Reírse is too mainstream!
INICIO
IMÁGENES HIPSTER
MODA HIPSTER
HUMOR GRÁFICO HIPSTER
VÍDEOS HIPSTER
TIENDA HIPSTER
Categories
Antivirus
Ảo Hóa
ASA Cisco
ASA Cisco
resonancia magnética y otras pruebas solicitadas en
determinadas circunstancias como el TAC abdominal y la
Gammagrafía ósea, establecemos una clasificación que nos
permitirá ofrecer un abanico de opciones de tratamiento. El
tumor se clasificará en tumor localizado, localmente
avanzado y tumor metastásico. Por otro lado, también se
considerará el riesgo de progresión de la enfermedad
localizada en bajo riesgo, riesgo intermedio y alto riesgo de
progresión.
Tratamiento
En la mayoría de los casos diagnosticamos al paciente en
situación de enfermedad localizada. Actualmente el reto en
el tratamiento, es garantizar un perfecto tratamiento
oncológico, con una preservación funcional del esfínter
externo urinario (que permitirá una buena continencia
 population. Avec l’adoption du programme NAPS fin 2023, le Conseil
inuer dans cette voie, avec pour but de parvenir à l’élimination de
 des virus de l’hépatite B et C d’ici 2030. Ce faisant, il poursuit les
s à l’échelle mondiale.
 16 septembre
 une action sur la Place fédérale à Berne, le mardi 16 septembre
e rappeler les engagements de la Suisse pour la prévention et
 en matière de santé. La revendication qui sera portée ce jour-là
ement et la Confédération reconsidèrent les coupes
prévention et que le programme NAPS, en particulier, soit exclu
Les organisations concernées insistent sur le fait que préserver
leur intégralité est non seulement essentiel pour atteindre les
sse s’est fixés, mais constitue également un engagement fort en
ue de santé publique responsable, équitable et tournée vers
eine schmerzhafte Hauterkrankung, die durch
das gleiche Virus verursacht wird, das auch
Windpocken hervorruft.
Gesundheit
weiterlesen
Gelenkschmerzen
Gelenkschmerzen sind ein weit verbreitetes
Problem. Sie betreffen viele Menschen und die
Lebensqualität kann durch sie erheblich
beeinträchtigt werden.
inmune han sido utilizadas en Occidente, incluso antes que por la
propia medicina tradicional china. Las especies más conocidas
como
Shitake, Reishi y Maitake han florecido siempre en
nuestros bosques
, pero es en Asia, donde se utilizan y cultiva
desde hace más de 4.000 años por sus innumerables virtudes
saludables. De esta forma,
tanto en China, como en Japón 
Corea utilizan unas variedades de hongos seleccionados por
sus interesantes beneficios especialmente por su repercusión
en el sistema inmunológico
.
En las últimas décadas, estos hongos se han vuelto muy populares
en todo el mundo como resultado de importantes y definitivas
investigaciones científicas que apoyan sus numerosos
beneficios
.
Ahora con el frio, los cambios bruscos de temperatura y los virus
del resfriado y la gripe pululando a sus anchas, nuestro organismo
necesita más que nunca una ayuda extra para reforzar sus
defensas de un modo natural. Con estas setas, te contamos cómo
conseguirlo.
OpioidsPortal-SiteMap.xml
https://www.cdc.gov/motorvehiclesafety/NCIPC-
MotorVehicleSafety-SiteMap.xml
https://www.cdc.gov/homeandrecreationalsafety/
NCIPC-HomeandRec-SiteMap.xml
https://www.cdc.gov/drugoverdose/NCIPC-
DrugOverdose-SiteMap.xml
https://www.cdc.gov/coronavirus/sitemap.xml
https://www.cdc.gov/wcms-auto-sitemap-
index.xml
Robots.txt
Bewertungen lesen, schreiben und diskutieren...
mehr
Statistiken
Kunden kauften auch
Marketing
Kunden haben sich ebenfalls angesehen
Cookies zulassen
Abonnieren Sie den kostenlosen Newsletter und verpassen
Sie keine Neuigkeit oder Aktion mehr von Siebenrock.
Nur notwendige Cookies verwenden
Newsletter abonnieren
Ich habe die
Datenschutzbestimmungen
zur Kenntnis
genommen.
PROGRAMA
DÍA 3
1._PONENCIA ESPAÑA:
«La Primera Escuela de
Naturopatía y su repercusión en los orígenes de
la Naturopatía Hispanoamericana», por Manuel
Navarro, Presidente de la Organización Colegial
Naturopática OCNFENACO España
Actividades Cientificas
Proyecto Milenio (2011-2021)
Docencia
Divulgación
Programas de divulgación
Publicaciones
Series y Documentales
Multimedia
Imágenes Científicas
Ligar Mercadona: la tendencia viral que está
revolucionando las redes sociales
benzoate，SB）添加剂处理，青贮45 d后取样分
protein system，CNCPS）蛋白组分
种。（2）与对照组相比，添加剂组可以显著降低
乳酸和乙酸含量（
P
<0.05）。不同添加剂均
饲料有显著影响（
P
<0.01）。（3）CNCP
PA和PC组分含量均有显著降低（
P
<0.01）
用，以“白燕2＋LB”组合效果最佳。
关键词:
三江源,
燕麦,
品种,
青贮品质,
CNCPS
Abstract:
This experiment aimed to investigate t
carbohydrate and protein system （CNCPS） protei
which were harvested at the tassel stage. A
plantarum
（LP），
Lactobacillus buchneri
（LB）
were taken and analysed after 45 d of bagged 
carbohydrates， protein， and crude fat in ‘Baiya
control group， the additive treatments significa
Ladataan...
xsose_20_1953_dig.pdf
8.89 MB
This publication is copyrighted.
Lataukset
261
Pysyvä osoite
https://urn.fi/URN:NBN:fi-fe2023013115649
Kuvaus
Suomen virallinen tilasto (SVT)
· · ·
> _TASK REQUIREMENTS_
List the lines of the material in which the word "repercusión" occurs.

> _FINISHED EXERCISE_
sus interesantes beneficios especialmente por su repercusión
Naturopatía y su repercusión en los orígenes de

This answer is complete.